Anonymous Monk has asked for the wisdom of the Perl Monks concerning the following question:

Hi Monks, I've got a bit of a tricky situation here. I'm trying to write a script that will take a list of software packages and compare it to a second list of packages. The second list is a list of available updates. If there is a software package (for isntance, libpng-devel) that exists in both lists, but has a newer version number in the second list, I want to write the newer package name/number to a log file somewhere. So, basically, I'm writing something that checks for software updates and leaves a list of available updates in a logfile for you to find. Here's an example of the two lists:

LIST 1 (currently installed software)
zip-2.3.1-14
xpdf-1.01-8
ggv-1.99.8-2
libpng-devel-1.2.2-8
xvattr-1.3-ogle1

LIST 2 (updates available)
WindowMaker-0.80.1-5
lynx-2.8.5-7.1
xpdf-1.01-10
ggv-1.99.9-5
xvattr-1.4-ogle1
libpng-devel-1.2.2-9

The resulting log file should therefore contain:
xpdf-1.01-10
ggv-1.99.9-5
xvattr-1.4-ogle1
libpng-1.2.2-9

This is tricky since you first have to seperate the version number from the software name, determine if the same software package is listed in both lists, then compare the version numbers of the two--which may contain several dot or dash seperated numbers and/or strings. Is there a simple way to do this (e.g. maybe a version-comparing perl module) or is this going to be one *messy* regex?
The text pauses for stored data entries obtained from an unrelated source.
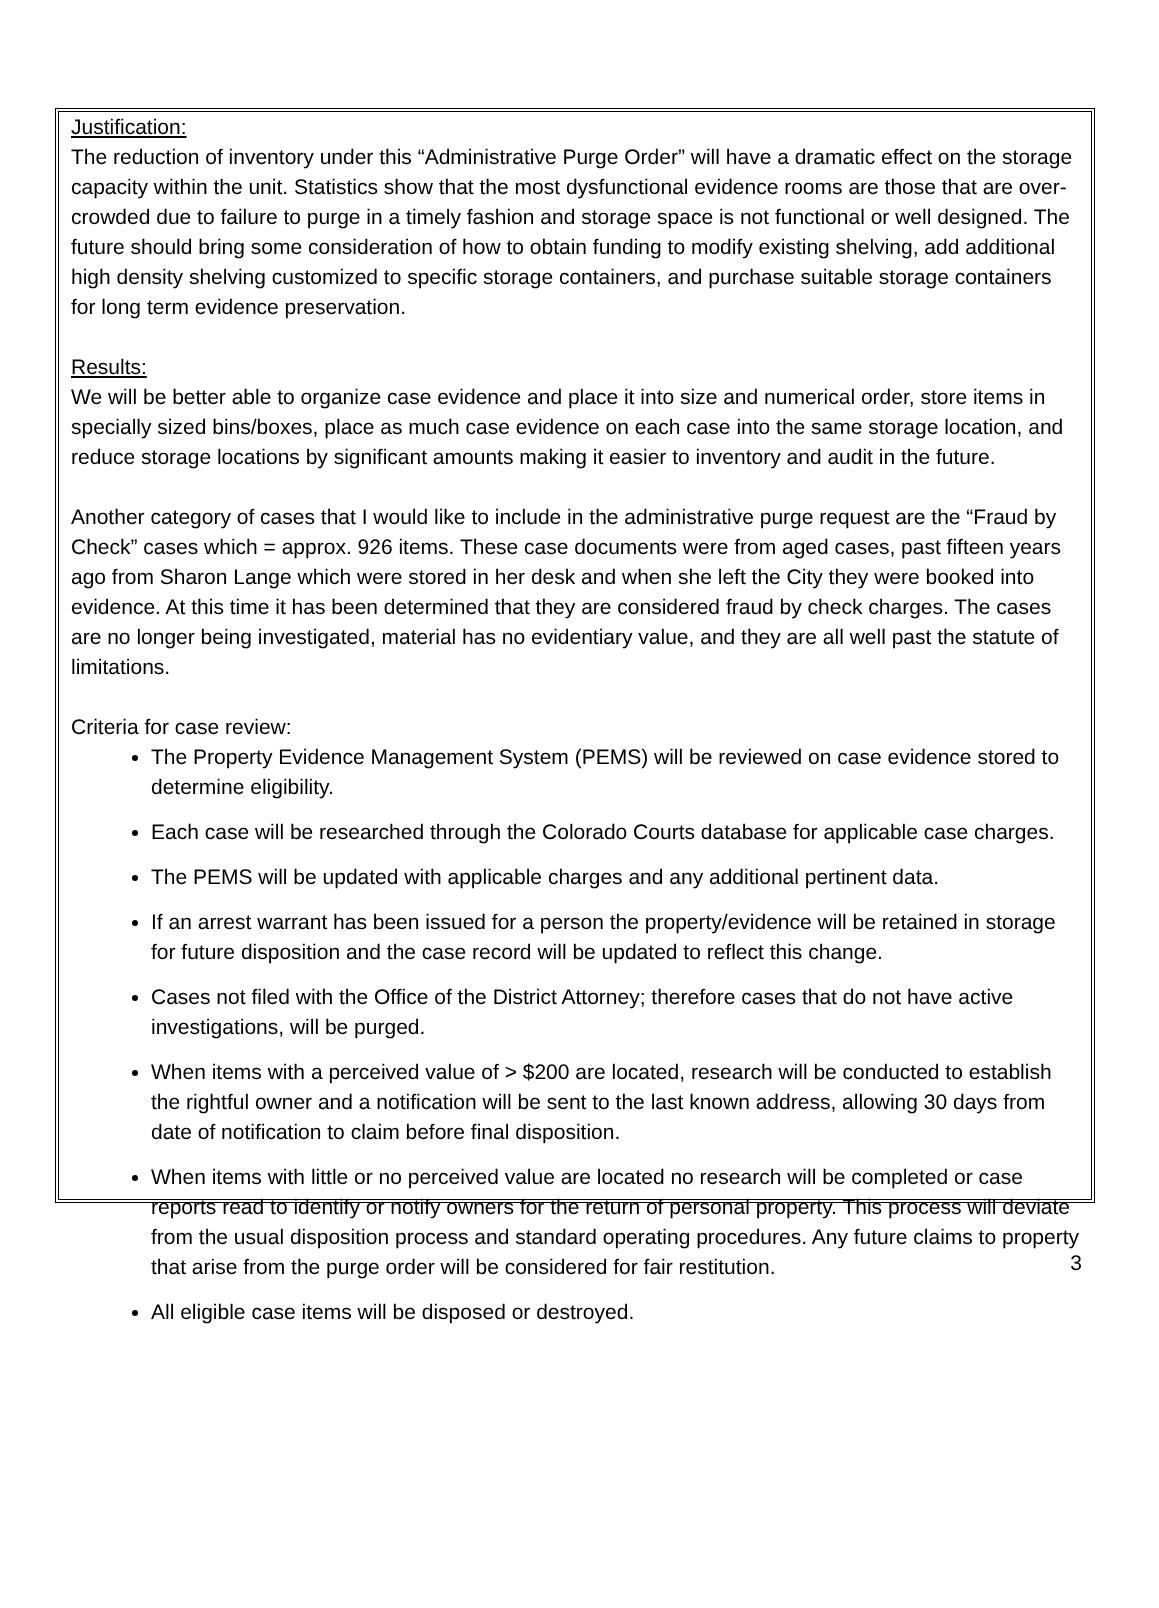Justification:
The reduction of inventory under this “Administrative Purge Order” will have a dramatic effect on the storage capacity within the unit. Statistics show that the most dysfunctional evidence rooms are those that are over-crowded due to failure to purge in a timely fashion and storage space is not functional or well designed. The future should bring some consideration of how to obtain funding to modify existing shelving, add additional high density shelving customized to specific storage containers, and purchase suitable storage containers for long term evidence preservation.
Results:
We will be better able to organize case evidence and place it into size and numerical order, store items in specially sized bins/boxes, place as much case evidence on each case into the same storage location, and reduce storage locations by significant amounts making it easier to inventory and audit in the future.
Another category of cases that I would like to include in the administrative purge request are the “Fraud by Check” cases which = approx. 926 items. These case documents were from aged cases, past fifteen years ago from Sharon Lange which were stored in her desk and when she left the City they were booked into evidence. At this time it has been determined that they are considered fraud by check charges. The cases are no longer being investigated, material has no evidentiary value, and they are all well past the statute of limitations.
Criteria for case review:
The Property Evidence Management System (PEMS) will be reviewed on case evidence stored to determine eligibility.
Each case will be researched through the Colorado Courts database for applicable case charges.
The PEMS will be updated with applicable charges and any additional pertinent data.
If an arrest warrant has been issued for a person the property/evidence will be retained in storage for future disposition and the case record will be updated to reflect this change.
Cases not filed with the Office of the District Attorney; therefore cases that do not have active investigations, will be purged.
When items with a perceived value of > $200 are located, research will be conducted to establish the rightful owner and a notification will be sent to the last known address, allowing 30 days from date of notification to claim before final disposition.
When items with little or no perceived value are located no research will be completed or case reports read to identify or notify owners for the return of personal property. This process will deviate from the usual disposition process and standard operating procedures. Any future claims to property that arise from the purge order will be considered for fair restitution.
All eligible case items will be disposed or destroyed.
3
Replies are listed 'Best First'.
Re: Comapring Version Numbers
by xmath (Hermit) on Mar 04, 2003 at 16:10 UTC
Re: Comapring Version Numbers
by BrowserUk (Pope) on Mar 04, 2003 at 17:08 UTC

    This might work. The idea is to expand any groups of numerals in the name with some arbitrarially large number of leading zeros--I used 5 which maybe overkill. That way, the filenames will be directly comparable using standard string comparision operators.

    I also built the keys to the two hashes by removing any digits, from the names to simplify the lookup of one has against the other. I stored the expanded filename, along with the original in an anonymous array keyed by the reduced filename. To clarify for xpdf-1.01-10, the structure contains:

    {'xpdf-.-' => ['xpdf-00001.00001-00010', 'xpdf-1.01-10'];}

    That should allow quick, accurate lookup of package names by key, gives a value for each that can be compared using gt (or cmp etc) and retains the original value for display or logging.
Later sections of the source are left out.